Fruit and vegetable intake and the risk of overall cancer in Japanese - discombobulate
http://www.sciencedirect.com/science/article/pii/S0917504016301575
======
ramblenode
Did anyone else read the statistical analysis section? There were some
"interesting"/unclear choices made, but I'm going to pick on one in particular
that could affect the outcome: the decision on how to weight the individual
cohort studies on which this study is based (pg 6).

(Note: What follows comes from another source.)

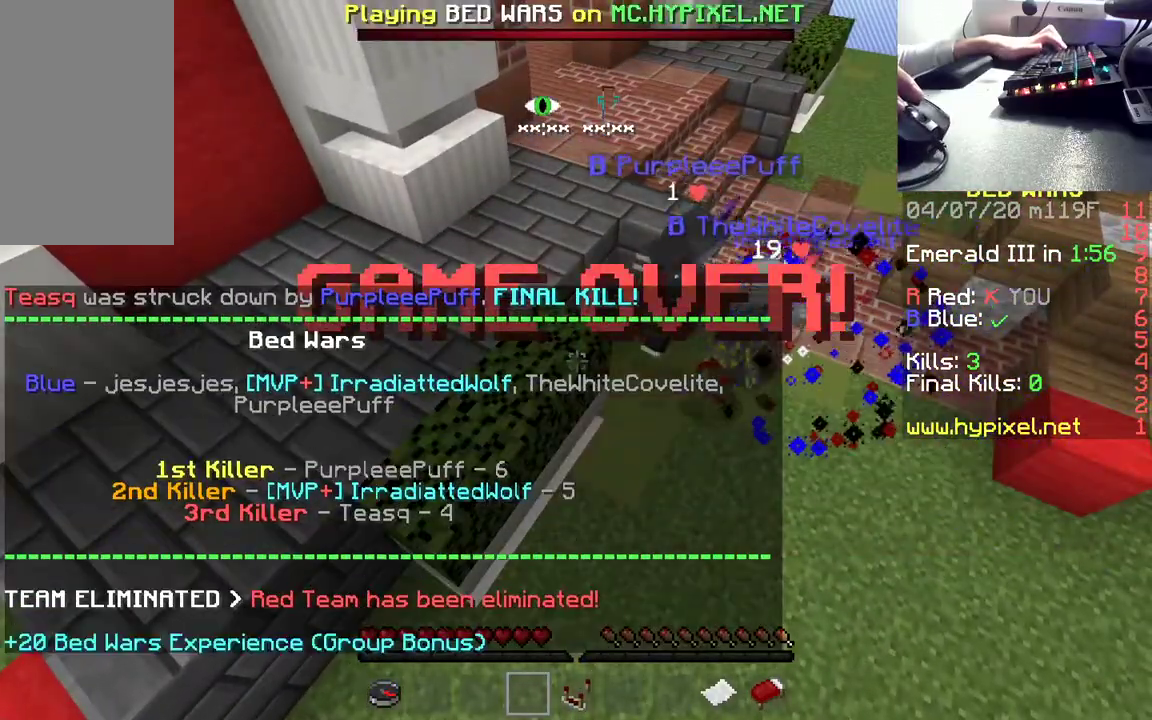
{"keys": ["d", "s"], "mouse": [], "events": [[233, "s", "down"], [400, "d", "down"]]}
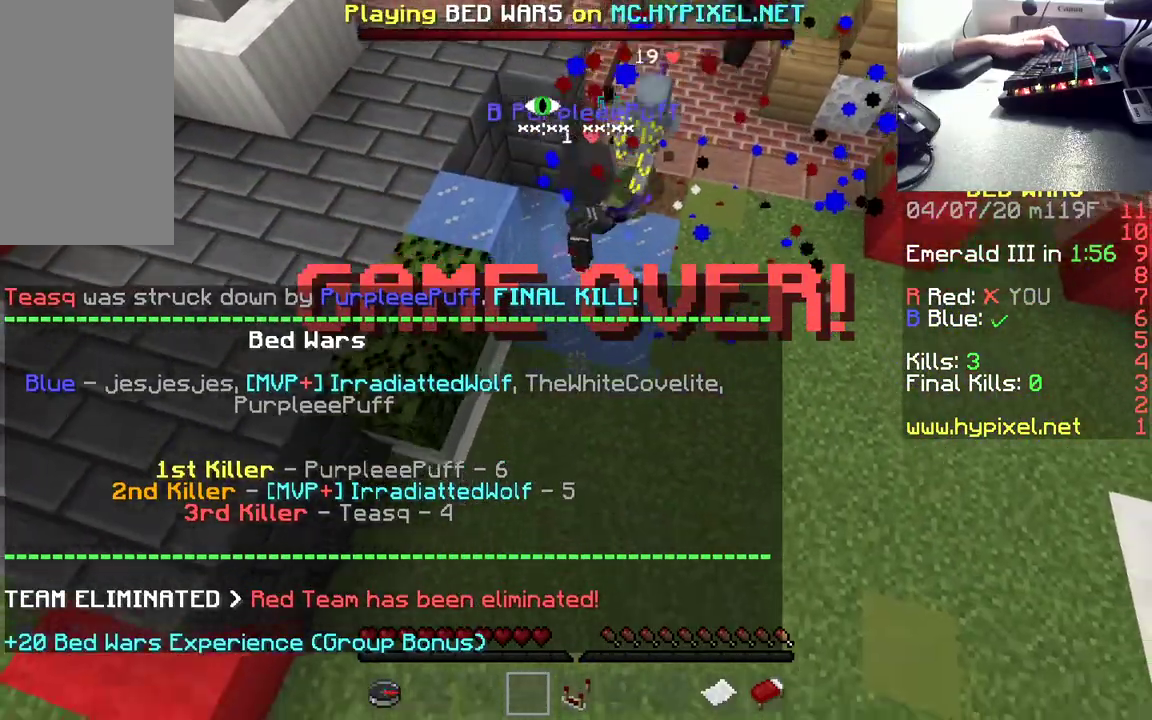
{"keys": ["a", "w"], "mouse": [], "events": [[67, "s", "up"], [167, "w", "down"], [233, "a", "down"], [250, "d", "up"]]}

> A random-effects model was used to obtain a single pooled estimate of the
> HRs from the individual studies for each category. The study-specific HRs
> were weighted by the inverse of the sum of their variance and the estimated
> between-studies variance component.

First note that there is no citation which motivates this weighting scheme.
There may be a valid reason for doing it this way, but that's not clear from
the paper.

Second, "the sum of their variance" I take to mean the sum of the variance
components of the regression model. That's interesting because the components
mean very different things. In the simple case of least squares, there's the
"explained variance": the "strength" of the relationship between Y and X, and
there's also the residual variance: the variance in X that isn't explained by
Y. Aside from the fact that they mean different things, their sum is not a
constant and so are not directly comparable across models/studies.

Third, weighted by the "between-studies variance component" has the effect of
down-weighting studies that show a large difference from the mean study result
and up-weighting studies which are similar. Now, what would you say if I
conducted an experiment and transformed the raw data points according to this
same procedure? "That's not fair because that's not the data we collected!"[0]
And herein lies the problem: the purpose of this meta-analysis is to assess
whether we can draw any consistent conclusions from the results of the
individual cohort studies, but by weighting studies toward the mean the
authors are taking it as a forgone conclusion that the mean study is ground
truth.

I'm by no means an expert on meta-analysis so someone please chime in if you
think I'm off base, but this all strikes me as a very peculiar and unjustified
set of steps being taken before the model is even fit.

[0] Yes, there are cases for data transformation, motivated either by theory
or meeting regression assumptions, but this is neither.

------
manmal
This is strange. Even if vegetable intake is not beneficial against cancer -
should higher veg consumption not crowd out red meat (I think you eat less
meat when eating more vegetables), leading to less cases of colon cancer?
Also, what about vegetables with high fiber that gets converted to butyrates,
and is thus anti-cancer? Is it all BS? Or is "overall cancer" a metric where
high fiber might decrease colon cancer but leads to more cancers in other
areas?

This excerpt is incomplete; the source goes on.